Some specific skills therapy can provide are:
- Emotional management, including, but not limited to feelings which impact your management of everyday life.
- Coping mechanisms to allow you to work through situations which typically cause you anxiety or avoidance.
- Stress-management techniques to apply to deal with stress, such as with your job, school, health, friends or family. .
- Skills and techniques to help you better navigate parent- child, or caregiver relationships.
- Coaching and strategies to enact when you encounter larger social situations or public speaking, or higher level responsibilities or tasks that have been previous barriers to moving up in your career!
- Improving self-care, self-confidence, and strategies that no longer allow feelings about self image to stand in your way of anything .
- Improving communication, listening, and the ability to speak up for yourself.
- Identifying and utilizing your skills, strengths, and positive attributes and building skills to quiet your inner negative thoughts.
- Finding a resolution to the issues, and unwanted symptoms that originally led you to therapy.
- Gaining a sense of confidence and a clear plan toward your personal success!
While the decision to begin therapy is an individual choice, in many regards it may be helpful for everyone. As you can see, there is a wide variety of reasons to begin therapy. They range from significant emotional needs to help managing daily stress, to transitional periods in life. Success/Treatment plans will vary based on your individual circumstances.
What to expect on your first visit?
Your first therapy session has two main goals:
1. Assess your circumstances
We will take the first meeting to assess your current circumstances. While my areas of expertise may be consistent with your reasons for coming to therapy, we will address the specific areas that are unique to you, and your current circumstances. From there, we will be able to better determine what type of therapy is right for you, what it will entail, and what it will look like for you in terms of fitting it into your day-to-day life. In addition, I may provide you with actions to complete outside of our therapy sessions, such as practice a certain technique, or read an article, as it is important you take on an active role in your healing.
2. Build a relationship
Our first session will be more like a two way interview. I’ll get to know you, and you’ll get to know me. I will ask you questions to help me better understand your core issues and concerns, as well as your history in terms of other events in your life, family, childhood, and career. However, you are welcome to ask questions too. In order for therapy to be successful, it is important to establish a client/therapist relationship that is supportive and honest. The quality of our therapeutic alliance has a great impact on the success of your overall therapy goals. In our sessions and contacts, you can expect the following:
- You can expect to be treated with compassion, empathy, respect, and understanding.

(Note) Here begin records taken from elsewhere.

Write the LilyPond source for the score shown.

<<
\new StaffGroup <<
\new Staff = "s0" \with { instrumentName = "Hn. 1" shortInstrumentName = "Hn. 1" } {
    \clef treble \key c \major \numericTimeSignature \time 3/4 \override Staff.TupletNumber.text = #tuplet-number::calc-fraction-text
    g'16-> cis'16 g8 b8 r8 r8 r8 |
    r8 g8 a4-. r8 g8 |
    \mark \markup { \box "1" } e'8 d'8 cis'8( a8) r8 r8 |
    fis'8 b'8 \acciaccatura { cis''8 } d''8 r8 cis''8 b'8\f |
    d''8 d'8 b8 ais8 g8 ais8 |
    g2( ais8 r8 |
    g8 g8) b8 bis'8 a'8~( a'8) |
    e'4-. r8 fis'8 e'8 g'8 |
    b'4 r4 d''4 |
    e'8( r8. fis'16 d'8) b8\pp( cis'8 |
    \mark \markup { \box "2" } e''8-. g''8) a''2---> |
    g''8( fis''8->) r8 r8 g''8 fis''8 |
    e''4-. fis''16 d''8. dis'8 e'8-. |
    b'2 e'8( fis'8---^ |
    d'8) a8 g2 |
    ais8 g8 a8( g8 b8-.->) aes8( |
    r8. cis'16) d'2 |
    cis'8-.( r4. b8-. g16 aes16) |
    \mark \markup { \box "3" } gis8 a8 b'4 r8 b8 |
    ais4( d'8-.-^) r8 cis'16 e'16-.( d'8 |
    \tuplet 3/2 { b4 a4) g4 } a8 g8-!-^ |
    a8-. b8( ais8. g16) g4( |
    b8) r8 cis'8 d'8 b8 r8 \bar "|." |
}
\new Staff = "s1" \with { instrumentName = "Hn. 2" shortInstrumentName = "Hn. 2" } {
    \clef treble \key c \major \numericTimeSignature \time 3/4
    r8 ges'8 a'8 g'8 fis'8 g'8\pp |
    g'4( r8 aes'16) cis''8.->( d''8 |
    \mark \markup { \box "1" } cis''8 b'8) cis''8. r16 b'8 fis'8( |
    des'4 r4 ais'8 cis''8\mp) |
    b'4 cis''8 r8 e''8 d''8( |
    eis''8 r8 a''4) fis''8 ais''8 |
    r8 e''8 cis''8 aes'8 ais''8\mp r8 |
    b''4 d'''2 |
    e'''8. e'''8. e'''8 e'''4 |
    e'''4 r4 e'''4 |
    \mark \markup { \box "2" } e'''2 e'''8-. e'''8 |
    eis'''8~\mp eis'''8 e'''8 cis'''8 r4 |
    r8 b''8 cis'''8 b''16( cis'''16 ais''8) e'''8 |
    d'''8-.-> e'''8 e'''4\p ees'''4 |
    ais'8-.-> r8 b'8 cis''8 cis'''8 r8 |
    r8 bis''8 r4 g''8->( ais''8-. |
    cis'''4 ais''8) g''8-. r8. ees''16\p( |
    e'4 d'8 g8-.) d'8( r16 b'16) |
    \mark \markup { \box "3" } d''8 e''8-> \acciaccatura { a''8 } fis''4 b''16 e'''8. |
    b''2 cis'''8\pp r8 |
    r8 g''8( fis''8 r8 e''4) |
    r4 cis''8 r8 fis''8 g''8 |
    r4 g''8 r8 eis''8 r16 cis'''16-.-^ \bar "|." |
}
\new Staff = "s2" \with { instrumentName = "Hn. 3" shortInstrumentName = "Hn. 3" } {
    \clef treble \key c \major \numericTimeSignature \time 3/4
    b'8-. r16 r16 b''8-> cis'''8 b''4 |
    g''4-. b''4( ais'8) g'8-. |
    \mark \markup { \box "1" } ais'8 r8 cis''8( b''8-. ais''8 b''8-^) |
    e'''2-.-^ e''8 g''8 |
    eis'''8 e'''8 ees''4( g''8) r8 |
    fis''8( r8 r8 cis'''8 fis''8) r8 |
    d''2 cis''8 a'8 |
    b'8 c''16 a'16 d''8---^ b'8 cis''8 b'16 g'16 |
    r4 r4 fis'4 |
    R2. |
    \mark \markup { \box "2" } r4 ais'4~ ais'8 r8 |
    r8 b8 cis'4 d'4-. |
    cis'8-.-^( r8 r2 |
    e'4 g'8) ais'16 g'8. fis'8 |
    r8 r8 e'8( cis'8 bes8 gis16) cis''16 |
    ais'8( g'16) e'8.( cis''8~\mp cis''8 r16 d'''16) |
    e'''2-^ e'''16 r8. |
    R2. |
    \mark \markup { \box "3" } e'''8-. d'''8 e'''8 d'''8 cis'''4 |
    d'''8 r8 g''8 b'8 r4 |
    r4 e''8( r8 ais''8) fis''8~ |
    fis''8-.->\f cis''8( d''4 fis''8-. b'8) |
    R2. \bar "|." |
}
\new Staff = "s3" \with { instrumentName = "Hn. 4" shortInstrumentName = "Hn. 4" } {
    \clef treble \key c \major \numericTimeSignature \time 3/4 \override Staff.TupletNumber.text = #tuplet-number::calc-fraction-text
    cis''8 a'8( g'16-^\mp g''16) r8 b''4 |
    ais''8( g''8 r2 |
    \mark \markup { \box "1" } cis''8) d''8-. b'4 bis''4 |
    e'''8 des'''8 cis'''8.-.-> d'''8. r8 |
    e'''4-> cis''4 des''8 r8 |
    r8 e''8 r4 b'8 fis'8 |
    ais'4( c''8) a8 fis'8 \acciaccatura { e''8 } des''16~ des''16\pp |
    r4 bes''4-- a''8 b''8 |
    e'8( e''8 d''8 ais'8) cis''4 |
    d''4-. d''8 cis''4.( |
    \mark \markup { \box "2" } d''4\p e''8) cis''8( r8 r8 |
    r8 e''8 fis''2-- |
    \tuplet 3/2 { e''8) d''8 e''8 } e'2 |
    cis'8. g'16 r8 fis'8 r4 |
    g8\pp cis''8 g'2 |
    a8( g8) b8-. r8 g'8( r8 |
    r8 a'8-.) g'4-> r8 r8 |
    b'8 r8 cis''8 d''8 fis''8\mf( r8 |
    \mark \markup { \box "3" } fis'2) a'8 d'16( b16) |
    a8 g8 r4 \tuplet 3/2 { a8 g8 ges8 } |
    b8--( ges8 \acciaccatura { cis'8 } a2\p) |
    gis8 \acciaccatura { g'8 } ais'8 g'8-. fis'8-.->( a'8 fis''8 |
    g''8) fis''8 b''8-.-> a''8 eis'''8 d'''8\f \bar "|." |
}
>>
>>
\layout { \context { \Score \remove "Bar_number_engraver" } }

- You can expect to be presented with someone who is available to listen to you and listen to your interpretation of what you are currently experiencing.
- You can expect to receive knowledgeable and scientifically backed techniques and information to assist you in overcoming your mental health related struggles.
- You can expect to arrive in a safe, supportive, and confidential space (virtual) unless In-person on site .
- You can expect to receive real strategies and techniques you can use to enact positive changes on your life.
Is therapy confidential?
As a general rule, all therapy sessions are confidential and anything you discuss with your therapist will remain between the two of you, unless you request otherwise. This is as per protection rules by law, which all therapists legally need to follow, and no information from the session can be disclosed without prior written consent from the client.
There are exceptions to this law however, and the therapist can disclose information from the session to legal authorities or appointed persons if any of the following are true:
- The therapist suspects abuse to a child, dependent adult, or an elder, or are made aware of domestic abuse. These situations all require the therapist to notify law authorities immediately.
- If the therapist suspects an individual has caused, or is threatening to cause severe bodily harm to another person, therapists are required to report it to the police.
- If an individual intends to harm himself or herself, expressing to the therapist for example, plans for suicide. While the therapist will attempt to work through this in the therapy session, if it appears to be unresolved or the client does not cooperate, additional action may need to be taken to ensure the safety of the client
- * Confidentiality is also reviewed in practice policy given prior to first session.